*EXTRACTED TEXT*:
******

ALC may be performed in order to predict levodopa chronic responsiveness and hence to help differentiating PD patients from patients affected by other parkinsonisms. Currently, PD diagnosis is clinical, assessed through diagnostic criteria whose accuracy ranges from 75% to 95%, depending on measures of accuracy adopted, age, disease duration and the expertise of the clinician[11]. Indeed, especially at early stages, PD can share clinical features with other parkinsonisms, particularly with MSA and PSP, and this can lead to misdiagnosis.

In our sample we found a suboptimal motor response at the ALC in PD patients. According to a previous study, amplitude of motor response may be suboptimal at the ALC in de novo PD patients who demonstrate a long-term levodopa responsiveness, showing an increment over time during chronic treatment [8]. On the other hand, a positive acute response to levodopa may be not specific for PD, being also observed in atypical parkinsonisms, particularly in MSA[12].

We evaluated the frequency of side effects during the ALC in PD and in different form of atypical parkinsonisms. To the best of our knowledge, only one study has explored the possible role of clinical intolerance to ALC in differentiating MSA from PD. Authors reported a higher even if not significant frequency of side effect among patients affected by MSA with respect to PD patients (80% and 55.9% respectively). Nonetheless, the small size of the samples (a total of 5 MSA) limits the interpretation of the results.[13]

In our sample atypical parkinsonisms showed a significant five fold increased risk to develop side effects during ALC. Demographic and clinical characteristics were not significantly associated with the presence of side effect with the exception, as expected, of the amplitude of motor response that showed a borderline significant negative association at univariate analysis. Considering the different form of atypical parkinsonisms, MSA showed the highest frequency of side effect during the levodopa test (90%); incidence of side effects among PSP and CBD was about double respect to PD patients, even if such a difference was not significant probably due to a lack of power related to the low number of cases.

******

*EXERCISE REQUIREMENTS*:
A - According to the passage on the acute levodopa challenge, what range does the accuracy of the clinical diagnostic criteria for PD cover?
B - In the passage on the acute levodopa challenge, write out again the part that opens with the words "ALC may be performed" and closes with "lead to misdiagnosis.", renaming "parkinsonisms" as "parkinsonian syndromes".
C - Write what follows the last sentence of the passage on the acute levodopa challenge.

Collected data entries
******

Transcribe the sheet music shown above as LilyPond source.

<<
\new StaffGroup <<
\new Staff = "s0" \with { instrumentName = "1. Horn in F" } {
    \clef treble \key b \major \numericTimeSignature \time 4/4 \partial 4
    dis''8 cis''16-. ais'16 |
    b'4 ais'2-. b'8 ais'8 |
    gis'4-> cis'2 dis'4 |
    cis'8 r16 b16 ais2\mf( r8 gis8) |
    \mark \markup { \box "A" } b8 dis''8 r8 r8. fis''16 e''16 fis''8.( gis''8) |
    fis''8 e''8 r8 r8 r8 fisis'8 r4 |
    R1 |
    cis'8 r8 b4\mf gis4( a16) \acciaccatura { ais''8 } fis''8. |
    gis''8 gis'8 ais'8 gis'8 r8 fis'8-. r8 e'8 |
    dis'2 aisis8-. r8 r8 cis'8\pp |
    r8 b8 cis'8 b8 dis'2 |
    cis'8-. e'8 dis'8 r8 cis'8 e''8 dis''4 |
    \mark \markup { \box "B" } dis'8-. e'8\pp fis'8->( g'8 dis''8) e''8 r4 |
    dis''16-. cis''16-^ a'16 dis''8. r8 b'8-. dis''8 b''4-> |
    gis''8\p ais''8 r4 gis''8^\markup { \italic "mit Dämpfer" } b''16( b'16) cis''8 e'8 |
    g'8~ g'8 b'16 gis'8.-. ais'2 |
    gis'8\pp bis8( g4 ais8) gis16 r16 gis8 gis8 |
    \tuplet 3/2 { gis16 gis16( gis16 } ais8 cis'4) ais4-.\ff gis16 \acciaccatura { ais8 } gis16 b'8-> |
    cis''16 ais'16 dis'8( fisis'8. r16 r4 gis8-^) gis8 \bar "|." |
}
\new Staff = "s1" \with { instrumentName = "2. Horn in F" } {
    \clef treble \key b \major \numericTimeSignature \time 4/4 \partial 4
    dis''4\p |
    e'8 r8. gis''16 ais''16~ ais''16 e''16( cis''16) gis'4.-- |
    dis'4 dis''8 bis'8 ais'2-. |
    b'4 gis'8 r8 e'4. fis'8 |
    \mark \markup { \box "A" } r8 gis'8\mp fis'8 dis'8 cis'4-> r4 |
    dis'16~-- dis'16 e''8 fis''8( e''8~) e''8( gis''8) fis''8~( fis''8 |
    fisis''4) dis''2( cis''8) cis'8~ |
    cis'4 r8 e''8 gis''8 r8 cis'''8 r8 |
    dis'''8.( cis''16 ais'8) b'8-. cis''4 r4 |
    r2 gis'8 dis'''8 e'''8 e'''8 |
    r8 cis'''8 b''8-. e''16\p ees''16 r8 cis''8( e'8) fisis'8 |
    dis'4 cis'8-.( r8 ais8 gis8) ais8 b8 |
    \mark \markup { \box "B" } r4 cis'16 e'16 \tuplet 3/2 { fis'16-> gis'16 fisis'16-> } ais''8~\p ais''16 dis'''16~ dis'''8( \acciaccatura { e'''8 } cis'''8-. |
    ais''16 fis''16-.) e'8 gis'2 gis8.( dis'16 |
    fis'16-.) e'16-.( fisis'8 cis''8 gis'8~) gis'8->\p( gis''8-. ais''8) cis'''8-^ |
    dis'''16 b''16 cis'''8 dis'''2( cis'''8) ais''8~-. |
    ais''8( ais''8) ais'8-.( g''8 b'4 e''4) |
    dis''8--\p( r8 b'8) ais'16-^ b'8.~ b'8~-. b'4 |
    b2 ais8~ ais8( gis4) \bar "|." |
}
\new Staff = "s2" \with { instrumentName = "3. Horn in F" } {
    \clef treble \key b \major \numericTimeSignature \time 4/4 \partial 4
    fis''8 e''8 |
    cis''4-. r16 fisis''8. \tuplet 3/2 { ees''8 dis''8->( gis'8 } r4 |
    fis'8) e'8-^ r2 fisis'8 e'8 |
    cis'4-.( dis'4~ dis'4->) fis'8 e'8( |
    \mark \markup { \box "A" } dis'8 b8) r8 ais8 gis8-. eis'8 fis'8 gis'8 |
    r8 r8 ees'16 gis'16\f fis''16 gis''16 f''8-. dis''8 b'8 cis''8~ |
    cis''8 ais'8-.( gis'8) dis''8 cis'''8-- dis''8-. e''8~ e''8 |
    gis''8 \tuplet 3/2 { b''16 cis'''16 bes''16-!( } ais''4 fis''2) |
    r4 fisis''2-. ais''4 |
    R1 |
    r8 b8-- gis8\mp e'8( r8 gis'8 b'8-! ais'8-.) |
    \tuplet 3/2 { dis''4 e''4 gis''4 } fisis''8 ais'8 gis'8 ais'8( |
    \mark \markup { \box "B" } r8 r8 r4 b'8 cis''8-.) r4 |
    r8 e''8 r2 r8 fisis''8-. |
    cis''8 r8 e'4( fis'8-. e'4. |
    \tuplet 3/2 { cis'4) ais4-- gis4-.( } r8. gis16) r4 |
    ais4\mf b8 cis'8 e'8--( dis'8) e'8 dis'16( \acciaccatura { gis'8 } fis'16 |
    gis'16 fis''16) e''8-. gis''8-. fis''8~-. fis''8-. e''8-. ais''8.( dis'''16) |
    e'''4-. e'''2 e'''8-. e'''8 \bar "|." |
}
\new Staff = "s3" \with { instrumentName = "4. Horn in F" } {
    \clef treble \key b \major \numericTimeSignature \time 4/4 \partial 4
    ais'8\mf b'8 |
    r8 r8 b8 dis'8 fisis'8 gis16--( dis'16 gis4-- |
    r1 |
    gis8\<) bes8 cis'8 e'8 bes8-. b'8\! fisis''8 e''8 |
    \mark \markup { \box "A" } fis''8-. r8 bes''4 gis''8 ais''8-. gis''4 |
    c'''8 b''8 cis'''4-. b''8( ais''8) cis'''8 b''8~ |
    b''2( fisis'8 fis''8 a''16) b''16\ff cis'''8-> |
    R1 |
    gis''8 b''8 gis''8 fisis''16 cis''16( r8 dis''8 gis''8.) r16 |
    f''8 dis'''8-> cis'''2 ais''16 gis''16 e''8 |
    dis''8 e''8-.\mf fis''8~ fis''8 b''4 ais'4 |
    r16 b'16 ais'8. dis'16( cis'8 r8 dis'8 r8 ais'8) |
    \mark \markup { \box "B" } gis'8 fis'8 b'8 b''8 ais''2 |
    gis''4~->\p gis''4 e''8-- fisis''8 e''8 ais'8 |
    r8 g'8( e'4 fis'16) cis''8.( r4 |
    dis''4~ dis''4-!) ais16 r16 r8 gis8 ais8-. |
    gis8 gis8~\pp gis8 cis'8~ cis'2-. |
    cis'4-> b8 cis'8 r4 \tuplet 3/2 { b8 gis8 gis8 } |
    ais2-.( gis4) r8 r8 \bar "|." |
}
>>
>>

******

*YOUR WRITTEN ANSWERS*:
A - From 75% to 95%.

B -
ALC may be performed in order to predict levodopa chronic responsiveness and hence to help differentiating PD patients from patients affected by other parkinsonian syndromes. Currently, PD diagnosis is clinical, assessed through diagnostic criteria whose accuracy ranges from 75% to 95%, depending on measures of accuracy adopted, age, disease duration and the expertise of the clinician[11]. Indeed, especially at early stages, PD can share clinical features with other parkinsonian syndromes, particularly with MSA and PSP, and this can lead to misdiagnosis.

C -
We have not a clear explanation for the higher frequency of side effects among atypical parkinsonisms. The possible widespread degeneration involving different systems among atypical parkinsonisms or in some extent the higher responsiveness to levodopa could probably play a role, but, to the best of our knowledge, no experimental studies on animal model are available in literature in order to provide evidence that could explain this observation. We are aware that the lack of plasmatic levodopa concentrations during the test could represent a limit in the interpretation of results. Since it has been shown that plasmatic levodopa levels do not correlate with efficacy on motor symptoms[9], it could be hypothesized that neither the occurrence of side effects does. At any rate, a different levodopa pharmacokynetics in atypical parkinsonisms cannot be excluded.

In conclusion, we believe that the more frequent occurrence of side effects during ALC among atypical parkinsonisms observed in our study could represent an useful information in order to better prepare the patient to the test. Indeed, when atypical parkinsonism is suspected, precautions such as a more proper antiemetic pre-treatment or prevention of orthostatic hypotension could be taken, even if the lack of systematic information regarding chronic levodopa assumption did not allow us to assess whether the occurrence of side effects during ALC could predict chronic intolerance to levodopa. Furthermore, our results could represent an additional cue in the differential diagnosis of parkinsonisms. However, the small sample size of the study, mainly related to the low incidence of atypical parkinsonisms in the population, and the lack of a definitive autoptic diagnosis constitute important limits in the interpretation of the results. Future larger and multicenter studies are needed in order to better investigate this hypothesis.